== EXERCISE MATERIALS
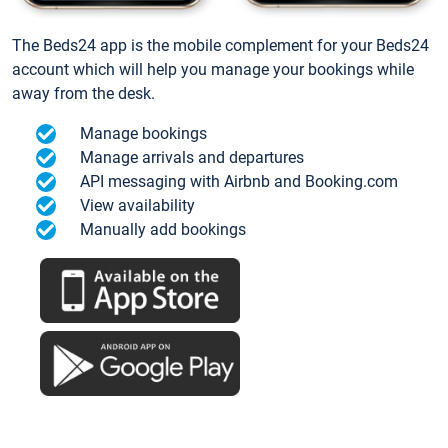
The Beds24 app is the mobile complement for your Beds24
account which will help you manage your bookings while
away from the desk.
Manage bookings
Manage arrivals and departures
API messaging with Airbnb and Booking.com
View availability
Manually add bookings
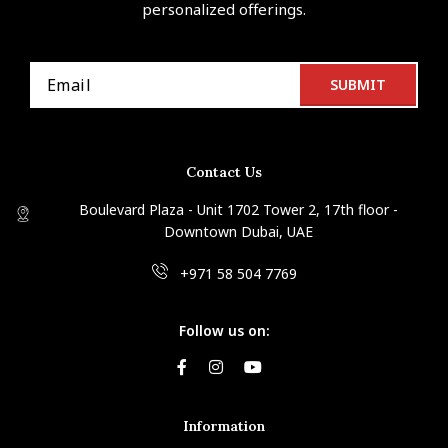
personalized offerings.
Contact Us
Boulevard Plaza - Unit 1702 Tower 2, 17th floor -
Downtown Dubai, UAE
+971 58 504 7769
Follow us on:
Information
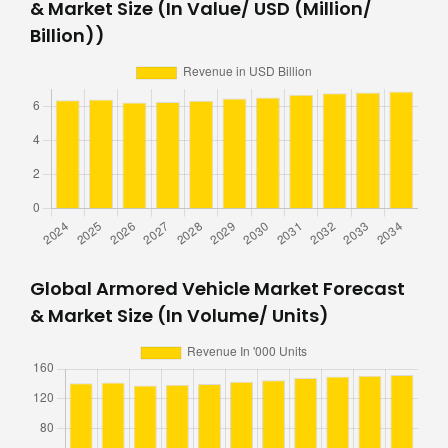
& Market Size (In Value/ USD (Million/
Billion))
Global Armored Vehicle Market Forecast
& Market Size (In Volume/ Units)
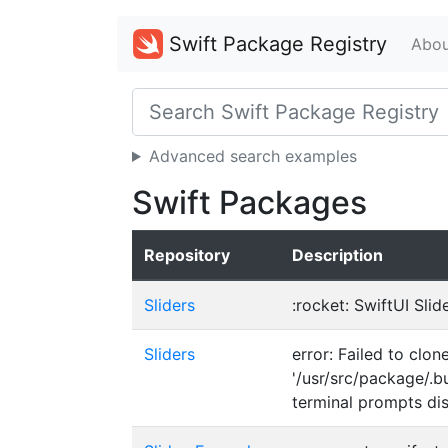
Swift Package Registry
Abou
Advanced search examples
Swift Packages
Repository
Description
Sliders
:rocket: SwiftUI Sli
Sliders
error: Failed to clo
'/usr/src/package/.b
terminal prompts di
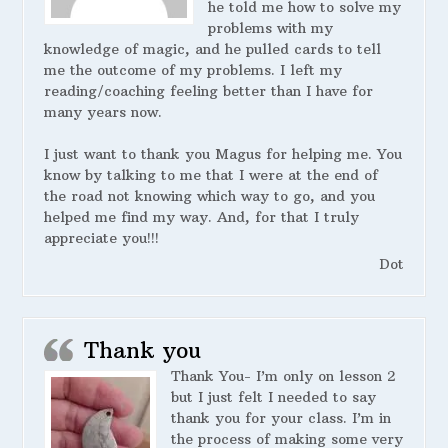
he told me how to solve my
problems with my
knowledge of magic, and he pulled cards to tell
me the outcome of my problems. I left my
reading/coaching feeling better than I have for
many years now.
I just want to thank you Magus for helping me. You
know by talking to me that I were at the end of
the road not knowing which way to go, and you
helped me find my way. And, for that I truly
appreciate you!!!
Dot
Thank you
Thank You- I’m only on lesson 2
but I just felt I needed to say
thank you for your class. I’m in
the process of making some very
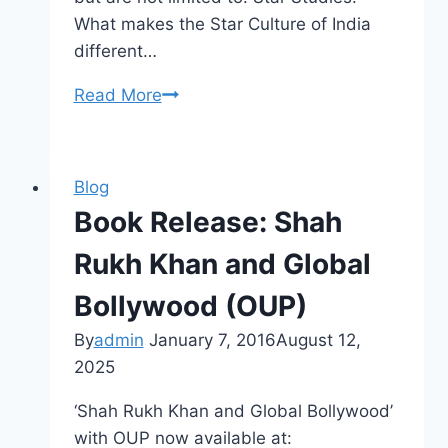
What makes the Star Culture of India
different…
CFP
Read More
Indian
Popular
Culture
Blog
Area
Book Release: Shah
Rukh Khan and Global
Bollywood (OUP)
By
admin
January 7, 2016
August 12,
2025
‘Shah Rukh Khan and Global Bollywood’
with OUP now available at:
====
PROBLEM REQUIREMENTS – Reproduce the text of every entry above word for word, leaving out the images.

RESULT OF THE EXERCISE –
The Beds24 app is the mobile complement for your Beds24
account which will help you manage your bookings while
away from the desk.
Manage bookings
Manage arrivals and departures
API messaging with Airbnb and Booking.com
View availability
Manually add bookings
personalized offerings.
Contact Us
Boulevard Plaza - Unit 1702 Tower 2, 17th floor -
Downtown Dubai, UAE
+971 58 504 7769
Follow us on:
Information
& Market Size (In Value/ USD (Million/
Billion))
Global Armored Vehicle Market Forecast
& Market Size (In Volume/ Units)
Swift Package Registry
Abou
Advanced search examples
Swift Packages
Repository
Description
Sliders
:rocket: SwiftUI Sli
Sliders
error: Failed to clo
'/usr/src/package/.b
terminal prompts di
he told me how to solve my
problems with my
knowledge of magic, and he pulled cards to tell
me the outcome of my problems. I left my
reading/coaching feeling better than I have for
many years now.
I just want to thank you Magus for helping me. You
know by talking to me that I were at the end of
the road not knowing which way to go, and you
helped me find my way. And, for that I truly
appreciate you!!!
Dot
Thank you
Thank You- I’m only on lesson 2
but I just felt I needed to say
thank you for your class. I’m in
the process of making some very
What makes the Star Culture of India
different…
CFP
Read More
Indian
Popular
Culture
Blog
Area
Book Release: Shah
Rukh Khan and Global
Bollywood (OUP)
By
admin
January 7, 2016
August 12,
2025
‘Shah Rukh Khan and Global Bollywood’
with OUP now available at:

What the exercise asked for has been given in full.